───── Data for this exercise

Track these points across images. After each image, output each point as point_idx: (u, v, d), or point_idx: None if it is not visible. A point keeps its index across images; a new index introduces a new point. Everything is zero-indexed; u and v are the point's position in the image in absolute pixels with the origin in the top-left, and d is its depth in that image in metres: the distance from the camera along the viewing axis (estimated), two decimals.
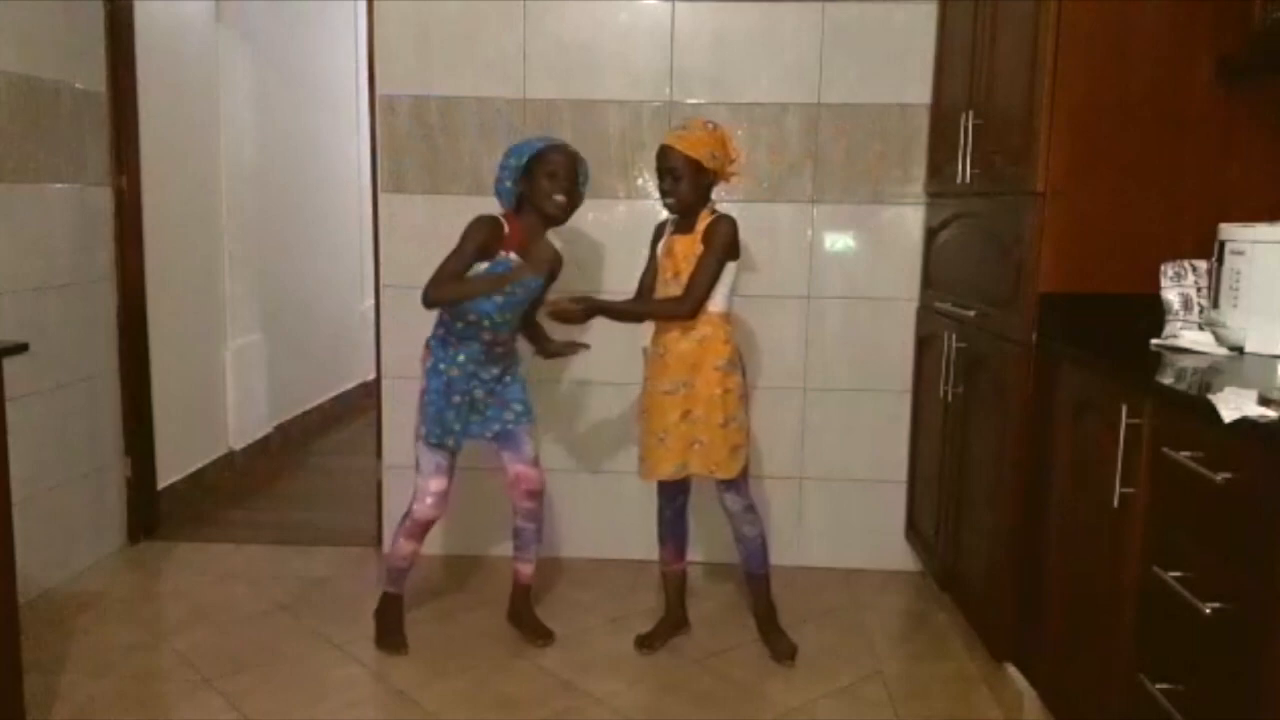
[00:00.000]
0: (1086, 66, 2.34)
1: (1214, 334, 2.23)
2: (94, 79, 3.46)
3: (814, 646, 2.96)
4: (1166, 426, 1.81)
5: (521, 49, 3.42)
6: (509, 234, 2.73)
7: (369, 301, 3.92)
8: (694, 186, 2.69)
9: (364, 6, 3.52)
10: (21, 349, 2.25)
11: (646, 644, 2.94)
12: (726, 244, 2.69)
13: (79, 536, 3.44)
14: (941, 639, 3.08)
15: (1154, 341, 2.30)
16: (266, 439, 4.88)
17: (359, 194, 5.57)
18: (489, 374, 2.84)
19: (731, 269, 2.73)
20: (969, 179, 2.84)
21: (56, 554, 3.30)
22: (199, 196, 4.28)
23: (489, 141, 3.40)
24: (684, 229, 2.75)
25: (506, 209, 2.78)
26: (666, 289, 2.76)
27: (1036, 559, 2.42)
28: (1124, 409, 1.92)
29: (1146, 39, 2.34)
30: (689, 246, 2.71)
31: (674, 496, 2.95)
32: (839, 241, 3.48)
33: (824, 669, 2.85)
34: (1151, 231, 2.38)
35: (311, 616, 3.12)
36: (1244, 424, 1.53)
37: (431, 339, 2.86)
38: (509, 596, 3.04)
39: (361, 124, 4.63)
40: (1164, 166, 2.37)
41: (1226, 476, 1.58)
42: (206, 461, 4.33)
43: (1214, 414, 1.58)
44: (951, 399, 2.96)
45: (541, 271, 2.81)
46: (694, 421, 2.74)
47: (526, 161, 2.71)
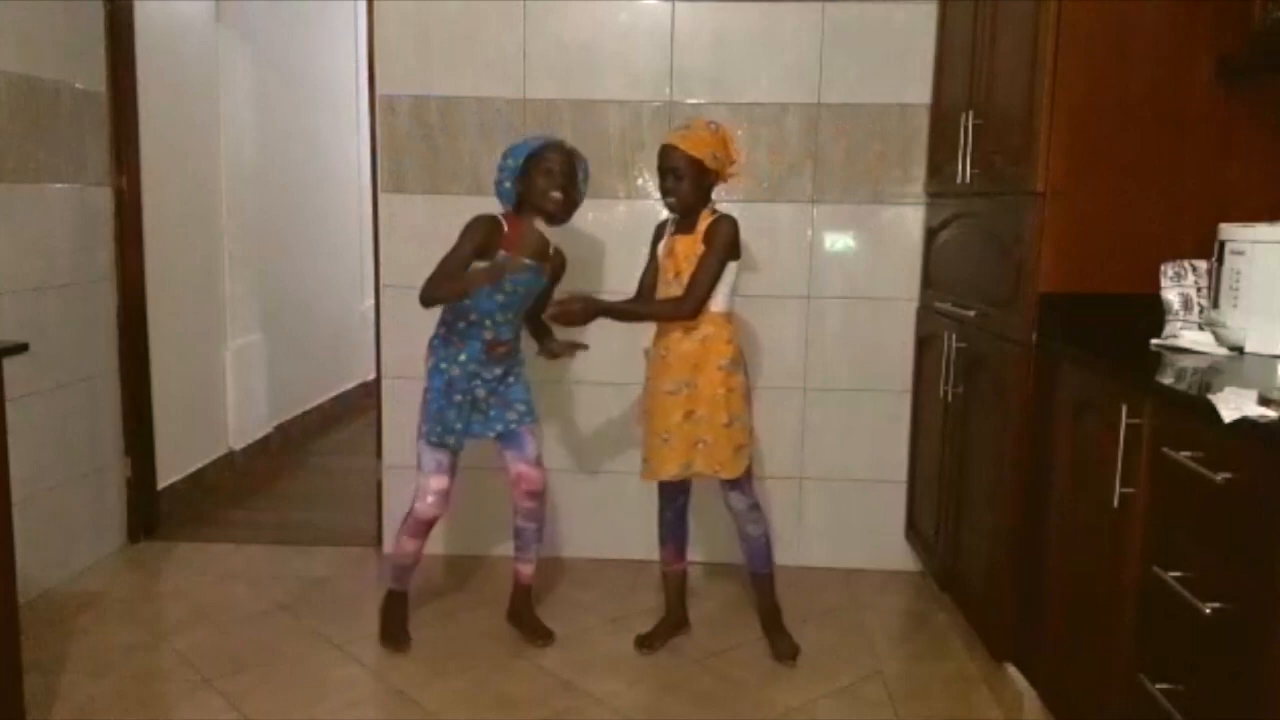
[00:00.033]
0: (1086, 66, 2.34)
1: (1214, 334, 2.23)
2: (94, 79, 3.46)
3: (814, 646, 2.96)
4: (1166, 426, 1.81)
5: (521, 49, 3.42)
6: (509, 233, 2.73)
7: (369, 301, 3.92)
8: (696, 187, 2.70)
9: (364, 6, 3.52)
10: (21, 349, 2.25)
11: (646, 644, 2.94)
12: (728, 244, 2.69)
13: (79, 536, 3.44)
14: (941, 639, 3.08)
15: (1154, 341, 2.30)
16: (266, 439, 4.88)
17: (359, 194, 5.56)
18: (491, 374, 2.84)
19: (733, 269, 2.73)
20: (969, 179, 2.84)
21: (56, 554, 3.30)
22: (199, 196, 4.28)
23: (489, 141, 3.40)
24: (685, 229, 2.75)
25: (507, 209, 2.78)
26: (668, 289, 2.76)
27: (1036, 559, 2.42)
28: (1124, 409, 1.92)
29: (1146, 39, 2.34)
30: (690, 246, 2.71)
31: (674, 497, 2.95)
32: (839, 241, 3.48)
33: (824, 669, 2.85)
34: (1151, 231, 2.38)
35: (311, 616, 3.12)
36: (1244, 424, 1.53)
37: (434, 339, 2.86)
38: (509, 596, 3.04)
39: (361, 124, 4.63)
40: (1164, 166, 2.37)
41: (1226, 476, 1.58)
42: (206, 461, 4.33)
43: (1214, 414, 1.58)
44: (951, 399, 2.96)
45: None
46: (697, 421, 2.73)
47: (524, 161, 2.71)
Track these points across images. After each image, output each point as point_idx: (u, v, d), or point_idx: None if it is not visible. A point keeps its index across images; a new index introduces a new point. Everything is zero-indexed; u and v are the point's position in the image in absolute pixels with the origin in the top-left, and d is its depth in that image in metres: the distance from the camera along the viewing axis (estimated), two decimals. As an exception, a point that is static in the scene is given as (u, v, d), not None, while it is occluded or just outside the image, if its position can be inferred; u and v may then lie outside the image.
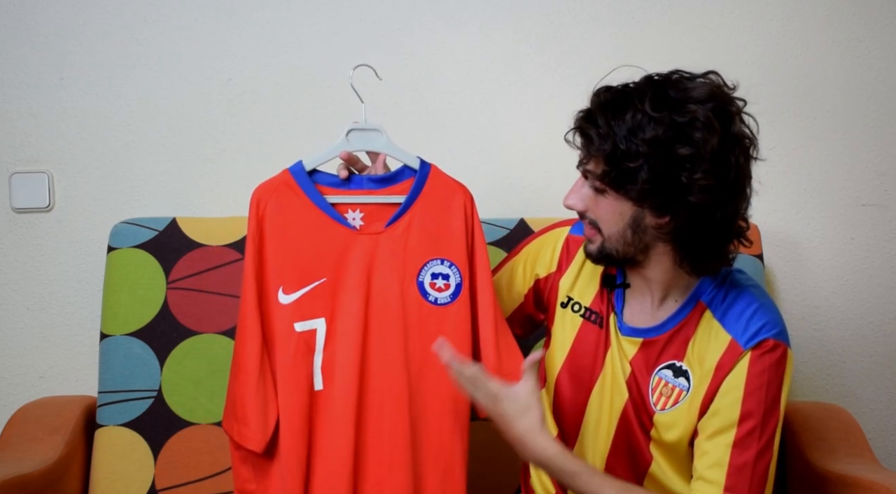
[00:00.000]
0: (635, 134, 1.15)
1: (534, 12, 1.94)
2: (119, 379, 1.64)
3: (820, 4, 1.96)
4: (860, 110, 1.98)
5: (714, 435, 1.22)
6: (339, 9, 1.92)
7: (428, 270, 1.33)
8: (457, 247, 1.34)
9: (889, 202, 1.99)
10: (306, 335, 1.29)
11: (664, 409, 1.27)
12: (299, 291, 1.29)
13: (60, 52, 1.88)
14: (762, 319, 1.23)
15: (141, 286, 1.67)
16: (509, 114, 1.95)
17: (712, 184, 1.15)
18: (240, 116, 1.91)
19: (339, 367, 1.28)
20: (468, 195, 1.37)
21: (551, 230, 1.46)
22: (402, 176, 1.35)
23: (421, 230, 1.33)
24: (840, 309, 1.99)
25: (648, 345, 1.29)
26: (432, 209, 1.34)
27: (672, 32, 1.94)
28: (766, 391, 1.21)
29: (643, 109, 1.15)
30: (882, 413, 2.01)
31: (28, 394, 1.86)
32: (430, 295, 1.32)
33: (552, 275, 1.40)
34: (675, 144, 1.14)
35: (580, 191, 1.26)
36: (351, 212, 1.32)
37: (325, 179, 1.34)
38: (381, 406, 1.29)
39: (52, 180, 1.89)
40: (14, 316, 1.90)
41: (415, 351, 1.31)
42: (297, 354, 1.28)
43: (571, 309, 1.37)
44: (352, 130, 1.36)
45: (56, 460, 1.55)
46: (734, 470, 1.19)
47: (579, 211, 1.27)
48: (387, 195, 1.34)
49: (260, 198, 1.32)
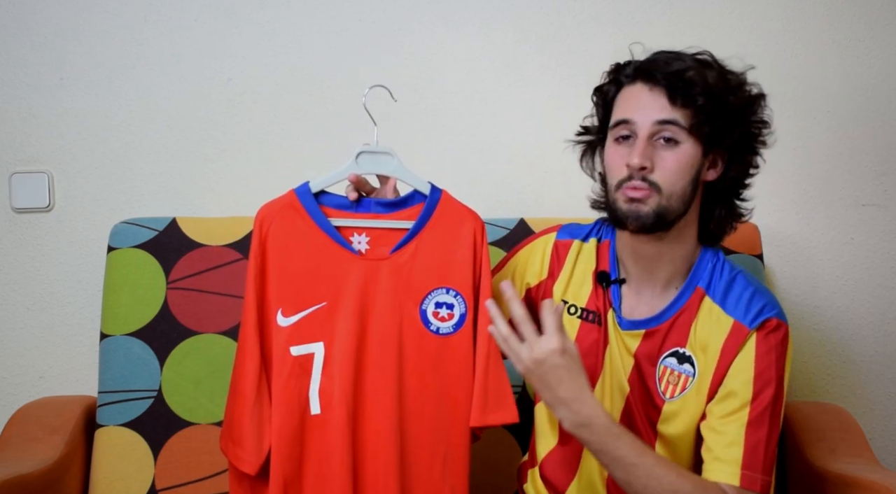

──────────

Hand back the data above exactly, with no images.

> [Response area]
Track these points across images. After each image, output each point as point_idx: (u, v, d), or point_idx: None if it is not visible. A point keeps its index across images; a new index introduces a new point. Everything is zero-indexed; u and v are the point's position in the image in absolute pixels with the origin in the top-left, and d is its depth in that image in metres: the distance from the camera along the viewing axis (estimated), two decimals.
[00:00.000]
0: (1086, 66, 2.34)
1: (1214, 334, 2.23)
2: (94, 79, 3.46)
3: (814, 646, 2.96)
4: (1166, 426, 1.81)
5: (521, 49, 3.42)
6: (509, 234, 2.73)
7: (369, 301, 3.92)
8: (694, 186, 2.69)
9: (364, 6, 3.52)
10: (21, 349, 2.25)
11: (646, 644, 2.94)
12: (726, 244, 2.69)
13: (79, 536, 3.44)
14: (941, 639, 3.08)
15: (1154, 341, 2.30)
16: (266, 439, 4.88)
17: (359, 194, 5.57)
18: (489, 374, 2.84)
19: (731, 269, 2.73)
20: (969, 179, 2.84)
21: (56, 554, 3.30)
22: (199, 196, 4.28)
23: (489, 141, 3.40)
24: (684, 229, 2.75)
25: (506, 209, 2.78)
26: (666, 289, 2.76)
27: (1036, 559, 2.42)
28: (1124, 409, 1.92)
29: (1146, 39, 2.34)
30: (689, 246, 2.71)
31: (674, 496, 2.95)
32: (839, 241, 3.48)
33: (824, 669, 2.85)
34: (1151, 231, 2.38)
35: (311, 616, 3.12)
36: (1244, 424, 1.53)
37: (431, 339, 2.86)
38: (509, 596, 3.04)
39: (361, 124, 4.63)
40: (1164, 166, 2.37)
41: (1226, 476, 1.58)
42: (206, 461, 4.33)
43: (1214, 414, 1.58)
44: (951, 399, 2.96)
45: (541, 271, 2.81)
46: (694, 421, 2.74)
47: (526, 161, 2.71)
[00:00.033]
0: (1086, 66, 2.34)
1: (1214, 334, 2.23)
2: (94, 79, 3.46)
3: (814, 646, 2.96)
4: (1166, 426, 1.81)
5: (521, 49, 3.42)
6: (509, 233, 2.73)
7: (369, 301, 3.92)
8: (696, 187, 2.70)
9: (364, 6, 3.52)
10: (21, 349, 2.25)
11: (646, 644, 2.94)
12: (728, 244, 2.69)
13: (79, 536, 3.44)
14: (941, 639, 3.08)
15: (1154, 341, 2.30)
16: (266, 439, 4.88)
17: (359, 194, 5.56)
18: (491, 374, 2.84)
19: (733, 269, 2.73)
20: (969, 179, 2.84)
21: (56, 554, 3.30)
22: (199, 196, 4.28)
23: (489, 141, 3.40)
24: (685, 229, 2.75)
25: (507, 209, 2.78)
26: (668, 289, 2.76)
27: (1036, 559, 2.42)
28: (1124, 409, 1.92)
29: (1146, 39, 2.34)
30: (690, 246, 2.71)
31: (674, 497, 2.95)
32: (839, 241, 3.48)
33: (824, 669, 2.85)
34: (1151, 231, 2.38)
35: (311, 616, 3.12)
36: (1244, 424, 1.53)
37: (434, 339, 2.86)
38: (509, 596, 3.04)
39: (361, 124, 4.63)
40: (1164, 166, 2.37)
41: (1226, 476, 1.58)
42: (206, 461, 4.33)
43: (1214, 414, 1.58)
44: (951, 399, 2.96)
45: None
46: (697, 421, 2.73)
47: (524, 161, 2.71)
Track these points across images. After each image, output each point as point_idx: (u, v, d), or point_idx: None if it is not visible. A point keeps its index across images; a new index introduces a new point. Everything is zero-indexed; u and v are the point's position in the image in absolute pixels with the origin in the top-left, and d is its depth in that image in metres: the distance from the camera along the viewing axis (estimated), two decimals. As an exception, a point that is static in the scene is given as (u, v, d), not None, while it is occluded or just outside the image, if its position can be inferred; u and v may then lie outside the image.
[00:00.000]
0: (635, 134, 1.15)
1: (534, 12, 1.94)
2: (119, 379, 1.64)
3: (820, 4, 1.96)
4: (860, 110, 1.98)
5: (714, 435, 1.22)
6: (339, 9, 1.92)
7: (428, 270, 1.33)
8: (457, 247, 1.34)
9: (889, 202, 1.99)
10: (306, 335, 1.29)
11: (664, 409, 1.27)
12: (299, 291, 1.29)
13: (60, 52, 1.88)
14: (762, 319, 1.23)
15: (141, 286, 1.67)
16: (509, 114, 1.95)
17: (712, 184, 1.15)
18: (240, 116, 1.91)
19: (339, 367, 1.28)
20: (468, 195, 1.37)
21: (551, 230, 1.46)
22: (402, 176, 1.35)
23: (421, 230, 1.33)
24: (840, 309, 1.99)
25: (648, 345, 1.29)
26: (432, 209, 1.34)
27: (672, 32, 1.94)
28: (766, 391, 1.21)
29: (643, 109, 1.15)
30: (882, 413, 2.01)
31: (28, 394, 1.86)
32: (430, 295, 1.32)
33: (552, 275, 1.40)
34: (675, 144, 1.14)
35: (580, 191, 1.26)
36: (351, 212, 1.32)
37: (325, 179, 1.34)
38: (381, 406, 1.29)
39: (52, 180, 1.89)
40: (14, 316, 1.90)
41: (415, 351, 1.31)
42: (297, 354, 1.28)
43: (571, 309, 1.37)
44: (352, 130, 1.36)
45: (56, 460, 1.55)
46: (734, 470, 1.19)
47: (579, 211, 1.27)
48: (387, 195, 1.34)
49: (260, 198, 1.32)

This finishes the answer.